### Written task 1
Reproduce the friendship post starting at "Sometimes I wonder" and ending at "for who I am.", substituting "hall" for "room".
### Written task 2
For each statement, indicate whether the friendship post supports it and quote the words that decide it: (a) The writer claims to be perfect. (b) The writer wants friends to look them in the eye and say "hi" back. (c) Christ is called the ultimate representation of love.

### Text provided
● ● ●

Monday, October 12, 2009

Friends, Love, God

Sometimes I wonder if I expect too much out of my friends.

I know I am not perfect in any way. And some friends have seen a brutal side of me more than others. These are close friends...we know each other well.

Is it wrong for me to want them to acknowledge me when I walk in the room? Is it wrong to want to feel accepted and loved? Is it wrong to expect my friend to hug me when she comes and stands right by me. Is it wrong for me to smile and say “hey” and want them to look me in the eye and say “hi” back? When they leave, do they have to run out the door before I can notice? I want them to come over and say hi. I want them to come over and see me and love me for who I am.

I know Christ is the ultimate representation of love. Because no matter all our sins, he runs to us, embraces us, smiles us and says “hi” genuinely. Sincerely. Because He cares. He sacrificed everything for us.

● ● ●

Dataset entries:
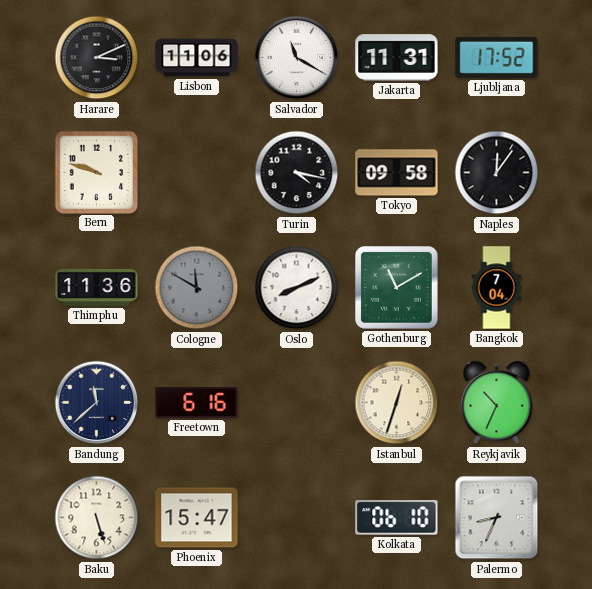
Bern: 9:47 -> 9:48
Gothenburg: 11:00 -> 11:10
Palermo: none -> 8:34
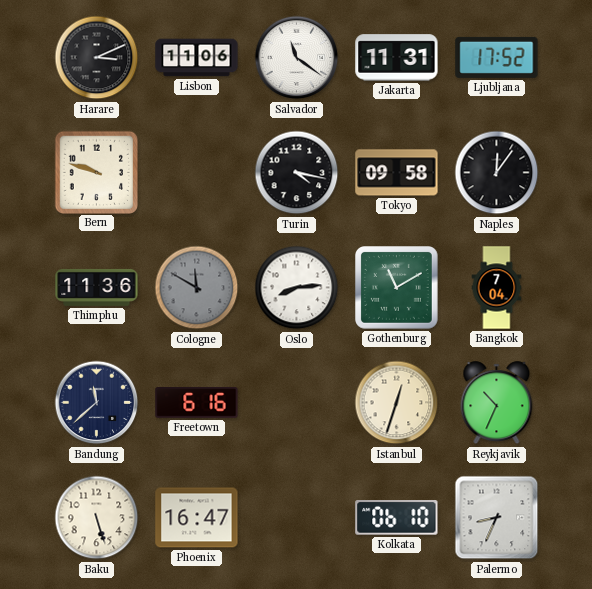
Salvador: 11:20 -> 11:21
Oslo: 8:11 -> 8:14
Phoenix: 15:47 -> 16:47
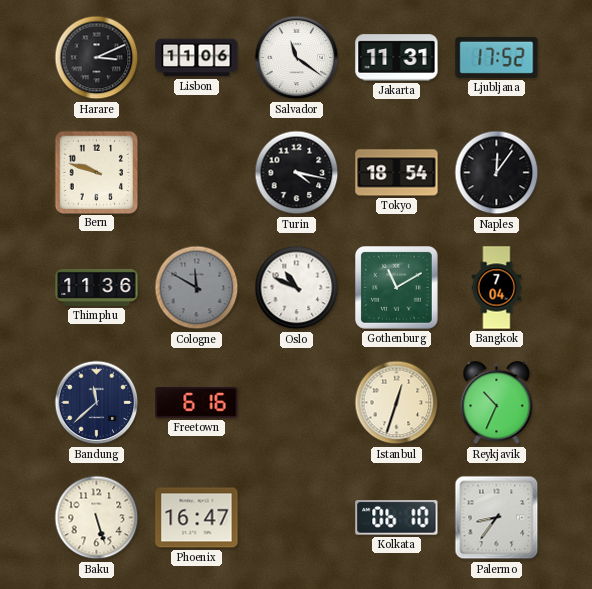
Tokyo: 09:58 -> 18:54
Oslo: 8:14 -> 10:49
Palermo: 8:34 -> 8:36
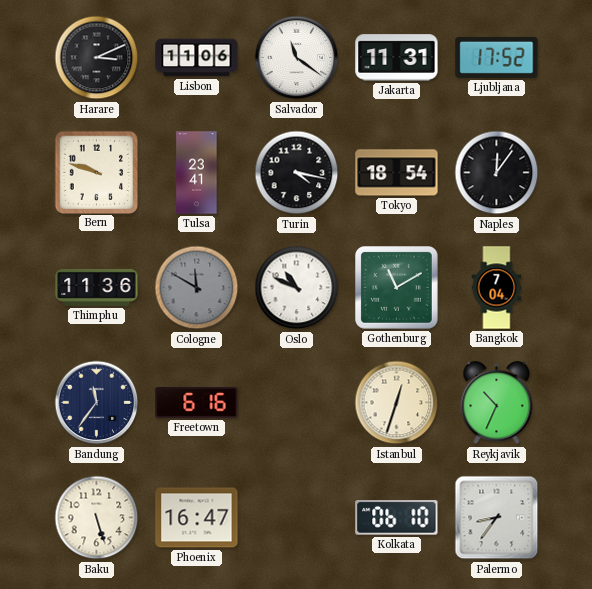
Tulsa: none -> 23:41
Bandung: 11:38 -> 11:36
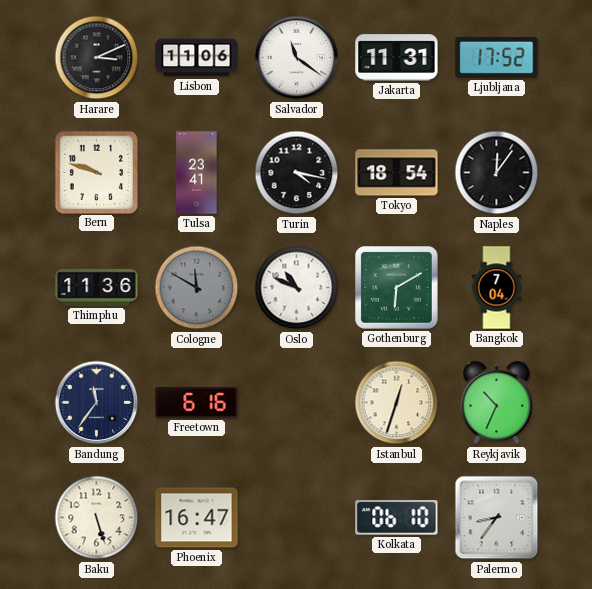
Gothenburg: 11:10 -> 6:10
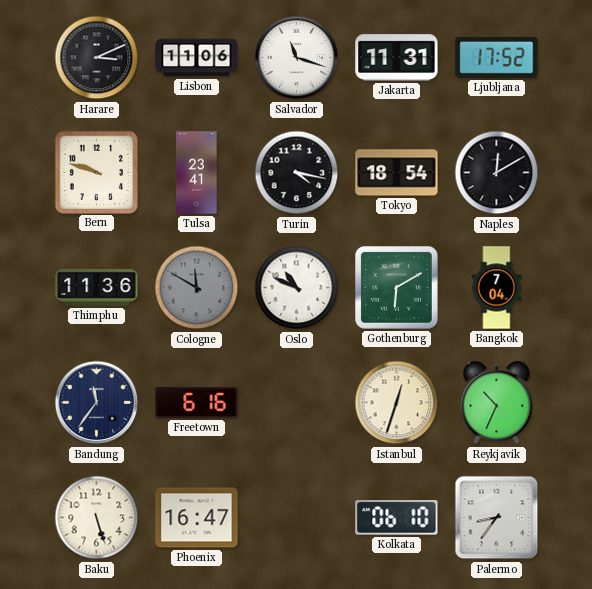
Salvador: 11:21 -> 11:18
Naples: 12:06 -> 12:10
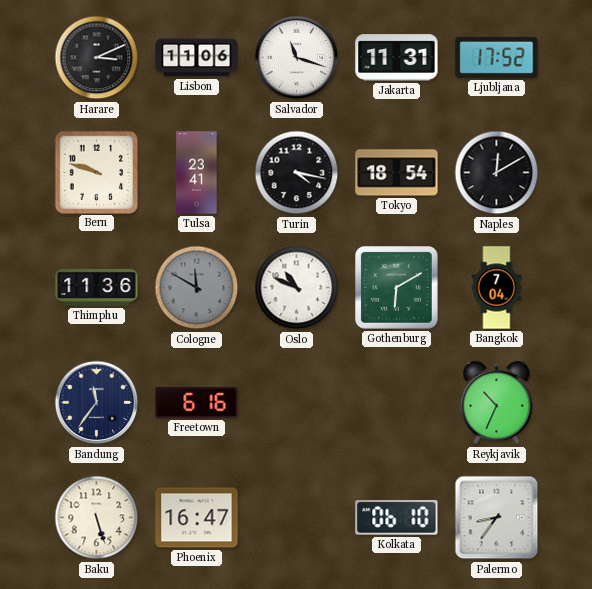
Istanbul: 12:33 -> none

● ● ●

### Correct result 1
Sometimes I wonder if I expect too much out of my friends.

I know I am not perfect in any way. And some friends have seen a brutal side of me more than others. These are close friends...we know each other well.

Is it wrong for me to want them to acknowledge me when I walk in the hall? Is it wrong to want to feel accepted and loved? Is it wrong to expect my friend to hug me when she comes and stands right by me. Is it wrong for me to smile and say “hey” and want them to look me in the eye and say “hi” back? When they leave, do they have to run out the door before I can notice? I want them to come over and say hi. I want them to come over and see me and love me for who I am.

### Correct result 2
(a) No: "I know I am not perfect in any way."
(b) Yes: "want them to look me in the eye and say “hi” back"
(c) Yes: "I know Christ is the ultimate representation of love."